Apple Has First Earnings Decline in More Than a Decade

Slowing iPhone sales took a bite out of Apple's impressive growth streak.

— -- Slowing iPhone sales took a bite out of Apple's impressive growth streak, with the company announcing today its first-ever decline in revenue in the past 13 years.

For its second quarter, the company posted revenue of $50.6 billion and quarterly net income of $10.5 billion. By comparison, the company this time last year posted revenue of $58 billion and net income of $13.6 billion.

Apple sold 51.2 million iPhones this year, "lower than the exceptional year ago quarter," Apple CEO Tim Cook said today in an earnings call. Despite the sluggish quarter, Cook said services, which includes the App Store, Apple Music and Apple Pay, were one of the bright spots of this quarter, with revenue at $6 billion, up 20 percent from last year.

Patrick Moorhead, an analyst at Moor Insights & Strategy, told ABC News in an email that while the results are disappointing, "we aren't talking about a company in trouble."

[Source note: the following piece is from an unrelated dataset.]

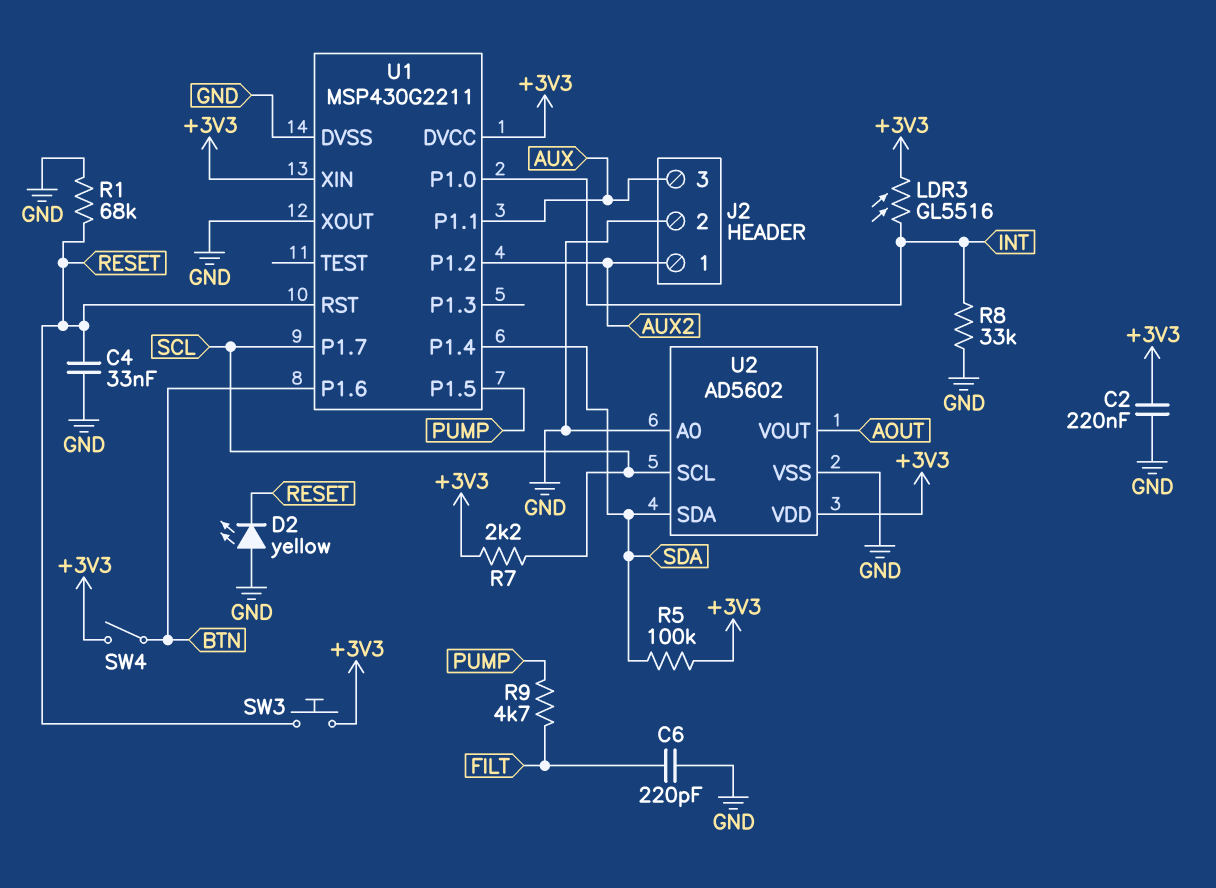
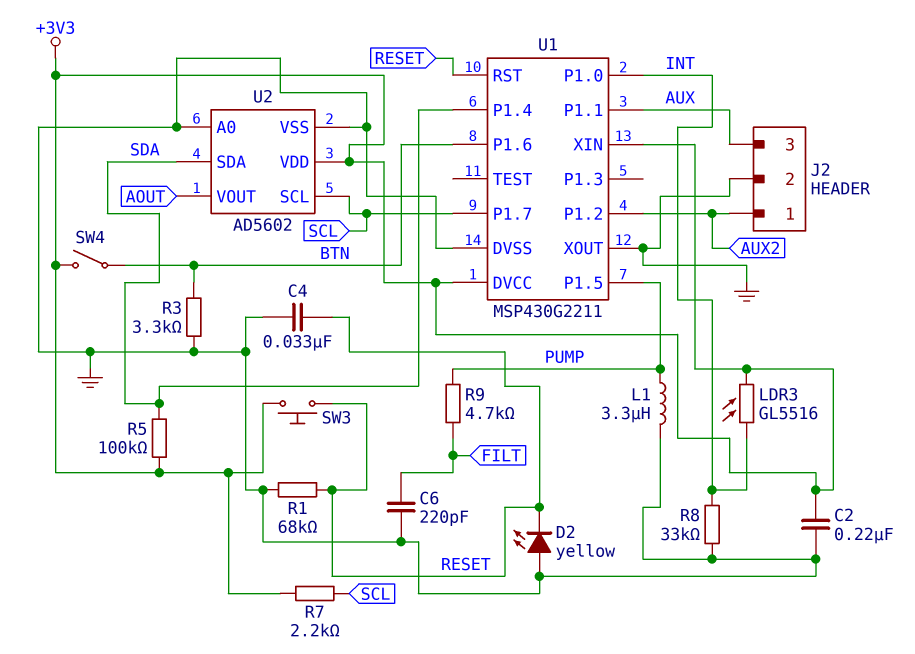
L1: none -> 3.3uH (GND, PUMP)
R3: none -> 3.3k (BTN, GND)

"Every hardware sector declined, and China declined 26 percent," Moorhead said. "I'm a bit troubled about this given this has been such a growth area, but it's too soon to call it a systemic and repeatable issue."

The success of the iPhone, which was first released in 2007, has been one of the key drivers of the tremendous growth Apple has consistently posted each quarter. However, Cook warned investors earlier this year that the company expected a challenging three months.

With iPhone sales up less than 1 percent year-over-year last quarter, Cook pointed to weakening currencies worldwide as one of the obstacles the company would face.

Gene Munster, managing director and senior research analyst at Piper Jaffray, told ABC News before the results were posted that Wall Street had already been bracing for today's report.

"This has been anticipated for three months now," he said. "The reason is nothing is wrong with the iPhone.”

The blockbuster iPhone 6 releases in 2014 and 2015, which included the huge Chinese market, helped fuel Apple's record iPhone sales, according to previous earnings reports.

While the likely decline may be a headline, Munster said it's not a reason to worry for Apple. He predicts iPhone sales will once again increase by the end of this year, following the likely release of a new product in September.

Cook warned a reduction in channel inventory -- that's supply available to retailers -- would also impact Apple's revenue for the next quarter, but projected an optimistic outlook on the call.

"The future of Apple is very bright," he said. "Our product pipeline has amazing innovation in store."